Task item: Please return the lines below verbatim, beginning at the one that has "(IHC) of human" and stopping after the one that has "of human malignant", and add no other lines.

-------- Supplied material

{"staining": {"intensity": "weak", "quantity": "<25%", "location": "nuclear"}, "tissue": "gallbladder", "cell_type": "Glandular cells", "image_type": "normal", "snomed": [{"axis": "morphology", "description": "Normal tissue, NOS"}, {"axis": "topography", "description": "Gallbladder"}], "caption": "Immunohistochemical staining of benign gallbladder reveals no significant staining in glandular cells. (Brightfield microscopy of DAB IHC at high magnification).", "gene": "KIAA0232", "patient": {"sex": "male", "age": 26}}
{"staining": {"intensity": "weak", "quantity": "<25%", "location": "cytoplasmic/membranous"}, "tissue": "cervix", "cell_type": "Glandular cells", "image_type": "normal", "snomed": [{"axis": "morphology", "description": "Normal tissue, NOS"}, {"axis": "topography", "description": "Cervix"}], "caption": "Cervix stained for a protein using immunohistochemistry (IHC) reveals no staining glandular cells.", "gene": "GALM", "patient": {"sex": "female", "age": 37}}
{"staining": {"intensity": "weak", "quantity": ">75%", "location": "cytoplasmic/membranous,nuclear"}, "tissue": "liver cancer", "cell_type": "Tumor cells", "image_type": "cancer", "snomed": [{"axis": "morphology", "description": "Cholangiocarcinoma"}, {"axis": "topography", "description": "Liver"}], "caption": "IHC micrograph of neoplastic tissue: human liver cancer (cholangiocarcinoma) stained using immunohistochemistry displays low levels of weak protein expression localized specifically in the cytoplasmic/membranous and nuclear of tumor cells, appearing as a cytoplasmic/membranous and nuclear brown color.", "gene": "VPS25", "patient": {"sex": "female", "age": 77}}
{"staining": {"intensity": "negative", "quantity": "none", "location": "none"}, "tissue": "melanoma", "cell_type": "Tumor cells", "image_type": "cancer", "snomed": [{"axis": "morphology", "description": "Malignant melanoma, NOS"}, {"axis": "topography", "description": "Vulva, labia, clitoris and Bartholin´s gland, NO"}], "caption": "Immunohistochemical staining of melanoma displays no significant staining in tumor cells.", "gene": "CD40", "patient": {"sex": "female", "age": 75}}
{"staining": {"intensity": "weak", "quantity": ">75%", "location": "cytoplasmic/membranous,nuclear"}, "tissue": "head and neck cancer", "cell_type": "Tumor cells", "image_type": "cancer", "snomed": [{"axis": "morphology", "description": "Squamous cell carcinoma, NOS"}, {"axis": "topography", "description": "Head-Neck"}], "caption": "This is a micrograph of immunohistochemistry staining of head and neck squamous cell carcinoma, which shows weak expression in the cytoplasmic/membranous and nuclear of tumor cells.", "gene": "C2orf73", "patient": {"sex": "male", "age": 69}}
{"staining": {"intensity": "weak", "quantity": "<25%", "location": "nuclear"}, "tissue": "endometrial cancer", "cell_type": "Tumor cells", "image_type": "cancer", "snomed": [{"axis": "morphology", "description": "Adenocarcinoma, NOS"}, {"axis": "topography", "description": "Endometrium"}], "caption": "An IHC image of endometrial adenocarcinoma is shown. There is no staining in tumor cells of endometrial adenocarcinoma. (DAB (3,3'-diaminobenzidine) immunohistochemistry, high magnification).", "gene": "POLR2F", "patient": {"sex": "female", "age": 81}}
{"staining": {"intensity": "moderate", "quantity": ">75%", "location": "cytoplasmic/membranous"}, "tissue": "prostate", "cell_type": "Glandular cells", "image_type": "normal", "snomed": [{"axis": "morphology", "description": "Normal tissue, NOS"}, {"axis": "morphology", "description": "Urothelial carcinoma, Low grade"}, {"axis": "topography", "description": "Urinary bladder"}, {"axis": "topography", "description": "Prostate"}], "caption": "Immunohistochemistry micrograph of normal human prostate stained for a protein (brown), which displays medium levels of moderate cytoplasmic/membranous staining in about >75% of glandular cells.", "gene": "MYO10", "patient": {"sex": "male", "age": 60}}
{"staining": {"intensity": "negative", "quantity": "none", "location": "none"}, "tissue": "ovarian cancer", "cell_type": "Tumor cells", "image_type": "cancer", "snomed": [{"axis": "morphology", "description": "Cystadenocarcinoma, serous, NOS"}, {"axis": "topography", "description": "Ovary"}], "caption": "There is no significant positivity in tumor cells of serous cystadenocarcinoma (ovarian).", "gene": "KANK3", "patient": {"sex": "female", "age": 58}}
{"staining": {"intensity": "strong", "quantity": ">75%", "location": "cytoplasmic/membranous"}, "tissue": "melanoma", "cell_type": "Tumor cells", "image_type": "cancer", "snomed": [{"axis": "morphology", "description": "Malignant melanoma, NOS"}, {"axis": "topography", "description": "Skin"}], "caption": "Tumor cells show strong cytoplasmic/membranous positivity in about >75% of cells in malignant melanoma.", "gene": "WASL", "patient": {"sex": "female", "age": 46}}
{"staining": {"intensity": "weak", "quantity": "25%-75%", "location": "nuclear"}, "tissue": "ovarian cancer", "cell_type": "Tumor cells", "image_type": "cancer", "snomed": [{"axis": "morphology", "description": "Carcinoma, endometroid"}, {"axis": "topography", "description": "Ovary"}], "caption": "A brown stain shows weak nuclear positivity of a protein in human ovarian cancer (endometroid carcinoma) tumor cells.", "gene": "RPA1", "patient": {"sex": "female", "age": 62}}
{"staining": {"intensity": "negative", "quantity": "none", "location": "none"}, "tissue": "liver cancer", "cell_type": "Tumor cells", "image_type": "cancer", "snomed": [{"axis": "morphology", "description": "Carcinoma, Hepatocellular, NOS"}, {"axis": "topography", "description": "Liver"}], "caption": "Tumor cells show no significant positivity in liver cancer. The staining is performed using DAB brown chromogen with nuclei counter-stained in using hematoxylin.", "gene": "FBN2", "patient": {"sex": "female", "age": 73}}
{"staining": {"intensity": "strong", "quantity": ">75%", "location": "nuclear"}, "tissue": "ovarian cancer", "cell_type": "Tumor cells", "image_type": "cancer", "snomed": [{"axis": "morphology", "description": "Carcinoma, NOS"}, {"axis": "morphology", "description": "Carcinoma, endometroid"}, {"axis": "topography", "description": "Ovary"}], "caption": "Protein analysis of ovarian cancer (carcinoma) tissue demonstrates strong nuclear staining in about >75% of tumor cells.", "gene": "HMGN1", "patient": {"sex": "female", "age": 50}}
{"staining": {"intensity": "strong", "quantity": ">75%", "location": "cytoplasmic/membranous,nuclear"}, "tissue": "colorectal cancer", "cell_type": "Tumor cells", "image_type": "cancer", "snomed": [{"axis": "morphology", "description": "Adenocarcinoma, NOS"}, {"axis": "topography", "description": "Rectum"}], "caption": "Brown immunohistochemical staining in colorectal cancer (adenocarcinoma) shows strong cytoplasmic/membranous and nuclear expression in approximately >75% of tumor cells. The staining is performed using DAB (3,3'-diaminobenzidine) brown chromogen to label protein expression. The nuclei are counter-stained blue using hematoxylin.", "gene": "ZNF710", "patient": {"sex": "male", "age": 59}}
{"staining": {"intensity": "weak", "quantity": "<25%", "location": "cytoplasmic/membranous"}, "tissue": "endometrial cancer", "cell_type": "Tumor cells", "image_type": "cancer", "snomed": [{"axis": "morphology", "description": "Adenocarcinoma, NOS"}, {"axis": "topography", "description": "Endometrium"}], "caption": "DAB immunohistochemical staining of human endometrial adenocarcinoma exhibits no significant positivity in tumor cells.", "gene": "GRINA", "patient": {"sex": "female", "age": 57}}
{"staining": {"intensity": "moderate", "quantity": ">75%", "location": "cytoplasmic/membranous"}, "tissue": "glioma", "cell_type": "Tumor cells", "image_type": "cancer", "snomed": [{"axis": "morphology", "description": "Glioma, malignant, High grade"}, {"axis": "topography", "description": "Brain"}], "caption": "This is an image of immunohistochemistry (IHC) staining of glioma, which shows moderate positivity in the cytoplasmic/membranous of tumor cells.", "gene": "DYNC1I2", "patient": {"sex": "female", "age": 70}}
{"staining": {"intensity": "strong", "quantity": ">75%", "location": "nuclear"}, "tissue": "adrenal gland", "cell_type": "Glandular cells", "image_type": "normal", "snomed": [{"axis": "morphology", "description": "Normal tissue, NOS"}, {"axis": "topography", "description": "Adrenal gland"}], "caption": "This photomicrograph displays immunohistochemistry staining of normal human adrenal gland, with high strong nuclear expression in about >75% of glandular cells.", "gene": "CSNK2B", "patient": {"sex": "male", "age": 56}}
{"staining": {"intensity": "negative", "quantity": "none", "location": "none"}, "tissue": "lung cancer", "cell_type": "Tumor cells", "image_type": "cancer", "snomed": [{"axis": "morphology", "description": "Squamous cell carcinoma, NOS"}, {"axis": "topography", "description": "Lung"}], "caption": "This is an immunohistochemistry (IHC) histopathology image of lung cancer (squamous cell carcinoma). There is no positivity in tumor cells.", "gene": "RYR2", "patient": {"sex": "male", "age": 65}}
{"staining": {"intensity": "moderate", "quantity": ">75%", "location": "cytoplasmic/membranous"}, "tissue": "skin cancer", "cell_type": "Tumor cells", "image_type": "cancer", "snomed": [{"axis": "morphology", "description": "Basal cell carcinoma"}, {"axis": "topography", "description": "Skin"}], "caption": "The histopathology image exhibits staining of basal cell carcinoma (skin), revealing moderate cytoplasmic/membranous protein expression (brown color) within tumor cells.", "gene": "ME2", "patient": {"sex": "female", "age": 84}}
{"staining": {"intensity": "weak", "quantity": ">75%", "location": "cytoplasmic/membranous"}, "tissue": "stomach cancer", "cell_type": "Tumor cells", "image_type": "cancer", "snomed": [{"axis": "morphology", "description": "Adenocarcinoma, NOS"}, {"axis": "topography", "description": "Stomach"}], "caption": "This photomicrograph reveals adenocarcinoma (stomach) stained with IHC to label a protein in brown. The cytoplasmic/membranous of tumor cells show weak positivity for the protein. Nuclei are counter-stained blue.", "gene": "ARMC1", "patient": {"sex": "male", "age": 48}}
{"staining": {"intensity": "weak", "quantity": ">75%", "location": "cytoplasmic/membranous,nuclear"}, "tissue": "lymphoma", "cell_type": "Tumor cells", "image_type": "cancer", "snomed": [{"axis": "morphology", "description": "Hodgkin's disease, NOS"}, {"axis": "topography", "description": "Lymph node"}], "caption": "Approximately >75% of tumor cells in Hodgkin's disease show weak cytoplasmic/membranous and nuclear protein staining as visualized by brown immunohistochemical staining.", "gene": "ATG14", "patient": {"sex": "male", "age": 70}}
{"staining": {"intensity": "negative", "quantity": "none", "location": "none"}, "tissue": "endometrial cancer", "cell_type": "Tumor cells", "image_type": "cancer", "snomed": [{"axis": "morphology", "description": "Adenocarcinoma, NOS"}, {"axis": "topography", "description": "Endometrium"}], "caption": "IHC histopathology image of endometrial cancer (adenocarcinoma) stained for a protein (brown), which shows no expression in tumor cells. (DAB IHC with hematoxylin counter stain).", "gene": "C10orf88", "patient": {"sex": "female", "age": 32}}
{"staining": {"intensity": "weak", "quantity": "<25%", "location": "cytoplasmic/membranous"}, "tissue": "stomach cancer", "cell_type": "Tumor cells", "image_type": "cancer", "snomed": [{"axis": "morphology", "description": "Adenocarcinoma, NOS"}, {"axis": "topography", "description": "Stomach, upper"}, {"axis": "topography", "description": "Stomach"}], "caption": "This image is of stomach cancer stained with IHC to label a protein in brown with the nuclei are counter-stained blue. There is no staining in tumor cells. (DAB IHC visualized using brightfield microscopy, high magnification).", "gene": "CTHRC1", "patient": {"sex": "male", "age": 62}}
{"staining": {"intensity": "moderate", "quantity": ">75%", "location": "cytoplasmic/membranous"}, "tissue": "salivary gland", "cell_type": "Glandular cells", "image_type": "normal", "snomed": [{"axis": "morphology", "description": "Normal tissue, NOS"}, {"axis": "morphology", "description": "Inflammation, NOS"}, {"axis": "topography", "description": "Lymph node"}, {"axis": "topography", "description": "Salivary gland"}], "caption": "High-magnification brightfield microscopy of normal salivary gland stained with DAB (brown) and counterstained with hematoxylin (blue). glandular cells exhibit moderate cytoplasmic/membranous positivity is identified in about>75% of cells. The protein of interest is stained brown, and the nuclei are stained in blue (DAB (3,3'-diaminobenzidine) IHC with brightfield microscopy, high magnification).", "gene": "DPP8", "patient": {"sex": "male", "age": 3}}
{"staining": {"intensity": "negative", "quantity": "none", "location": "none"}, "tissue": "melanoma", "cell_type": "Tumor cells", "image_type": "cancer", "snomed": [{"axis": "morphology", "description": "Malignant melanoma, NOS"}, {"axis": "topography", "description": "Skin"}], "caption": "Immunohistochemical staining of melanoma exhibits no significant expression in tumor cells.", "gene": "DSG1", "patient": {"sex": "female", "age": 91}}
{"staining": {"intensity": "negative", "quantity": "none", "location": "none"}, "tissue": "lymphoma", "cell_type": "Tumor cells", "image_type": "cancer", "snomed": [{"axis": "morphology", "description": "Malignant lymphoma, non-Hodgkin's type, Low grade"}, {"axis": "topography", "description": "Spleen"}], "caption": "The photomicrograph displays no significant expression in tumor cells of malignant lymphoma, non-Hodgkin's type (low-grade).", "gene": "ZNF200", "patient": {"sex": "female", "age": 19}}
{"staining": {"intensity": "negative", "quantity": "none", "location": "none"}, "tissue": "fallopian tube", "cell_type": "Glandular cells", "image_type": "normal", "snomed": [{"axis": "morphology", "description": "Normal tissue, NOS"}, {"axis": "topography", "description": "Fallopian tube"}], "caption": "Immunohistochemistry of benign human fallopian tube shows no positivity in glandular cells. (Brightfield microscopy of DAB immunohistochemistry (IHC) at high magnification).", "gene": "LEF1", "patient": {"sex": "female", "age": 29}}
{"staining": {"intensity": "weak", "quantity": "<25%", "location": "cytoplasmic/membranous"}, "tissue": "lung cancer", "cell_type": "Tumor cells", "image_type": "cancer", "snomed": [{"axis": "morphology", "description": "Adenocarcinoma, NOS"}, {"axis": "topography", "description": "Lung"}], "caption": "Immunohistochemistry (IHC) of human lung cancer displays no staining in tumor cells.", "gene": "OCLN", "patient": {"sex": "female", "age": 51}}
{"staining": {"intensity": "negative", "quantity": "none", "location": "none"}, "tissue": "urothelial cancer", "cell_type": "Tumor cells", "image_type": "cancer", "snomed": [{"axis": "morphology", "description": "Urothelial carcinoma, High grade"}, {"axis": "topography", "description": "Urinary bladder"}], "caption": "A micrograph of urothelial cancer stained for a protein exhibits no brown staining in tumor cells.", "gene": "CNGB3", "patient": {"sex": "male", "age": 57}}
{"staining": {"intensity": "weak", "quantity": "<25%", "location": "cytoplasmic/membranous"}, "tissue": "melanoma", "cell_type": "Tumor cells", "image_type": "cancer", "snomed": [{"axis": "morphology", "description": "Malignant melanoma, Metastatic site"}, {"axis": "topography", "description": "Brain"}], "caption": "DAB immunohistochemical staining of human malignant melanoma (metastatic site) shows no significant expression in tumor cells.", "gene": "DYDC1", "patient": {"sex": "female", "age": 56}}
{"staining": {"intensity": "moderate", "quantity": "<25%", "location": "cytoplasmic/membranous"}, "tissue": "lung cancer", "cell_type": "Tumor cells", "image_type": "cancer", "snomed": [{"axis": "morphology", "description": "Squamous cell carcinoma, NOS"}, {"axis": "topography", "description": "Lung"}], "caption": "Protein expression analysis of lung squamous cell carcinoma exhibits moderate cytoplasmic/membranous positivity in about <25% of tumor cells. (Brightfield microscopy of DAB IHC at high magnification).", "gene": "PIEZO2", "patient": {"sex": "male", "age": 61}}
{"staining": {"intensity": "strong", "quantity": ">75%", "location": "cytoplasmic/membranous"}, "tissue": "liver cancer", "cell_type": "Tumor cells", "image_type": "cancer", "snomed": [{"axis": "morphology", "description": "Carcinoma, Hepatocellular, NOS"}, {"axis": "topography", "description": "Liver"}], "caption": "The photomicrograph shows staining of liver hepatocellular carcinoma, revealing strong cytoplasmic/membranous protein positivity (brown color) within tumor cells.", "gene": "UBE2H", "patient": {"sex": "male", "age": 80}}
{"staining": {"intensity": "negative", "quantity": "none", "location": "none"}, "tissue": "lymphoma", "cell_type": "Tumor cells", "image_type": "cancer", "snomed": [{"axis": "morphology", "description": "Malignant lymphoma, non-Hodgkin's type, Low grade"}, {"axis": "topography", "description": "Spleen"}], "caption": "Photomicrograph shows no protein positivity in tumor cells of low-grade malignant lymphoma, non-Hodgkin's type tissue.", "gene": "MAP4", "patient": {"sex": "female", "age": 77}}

----------------

Answer for this exercise:
{"staining": {"intensity": "weak", "quantity": "<25%", "location": "cytoplasmic/membranous"}, "tissue": "lung cancer", "cell_type": "Tumor cells", "image_type": "cancer", "snomed": [{"axis": "morphology", "description": "Adenocarcinoma, NOS"}, {"axis": "topography", "description": "Lung"}], "caption": "Immunohistochemistry (IHC) of human lung cancer displays no staining in tumor cells.", "gene": "OCLN", "patient": {"sex": "female", "age": 51}}
{"staining": {"intensity": "negative", "quantity": "none", "location": "none"}, "tissue": "urothelial cancer", "cell_type": "Tumor cells", "image_type": "cancer", "snomed": [{"axis": "morphology", "description": "Urothelial carcinoma, High grade"}, {"axis": "topography", "description": "Urinary bladder"}], "caption": "A micrograph of urothelial cancer stained for a protein exhibits no brown staining in tumor cells.", "gene": "CNGB3", "patient": {"sex": "male", "age": 57}}
{"staining": {"intensity": "weak", "quantity": "<25%", "location": "cytoplasmic/membranous"}, "tissue": "melanoma", "cell_type": "Tumor cells", "image_type": "cancer", "snomed": [{"axis": "morphology", "description": "Malignant melanoma, Metastatic site"}, {"axis": "topography", "description": "Brain"}], "caption": "DAB immunohistochemical staining of human malignant melanoma (metastatic site) shows no significant expression in tumor cells.", "gene": "DYDC1", "patient": {"sex": "female", "age": 56}}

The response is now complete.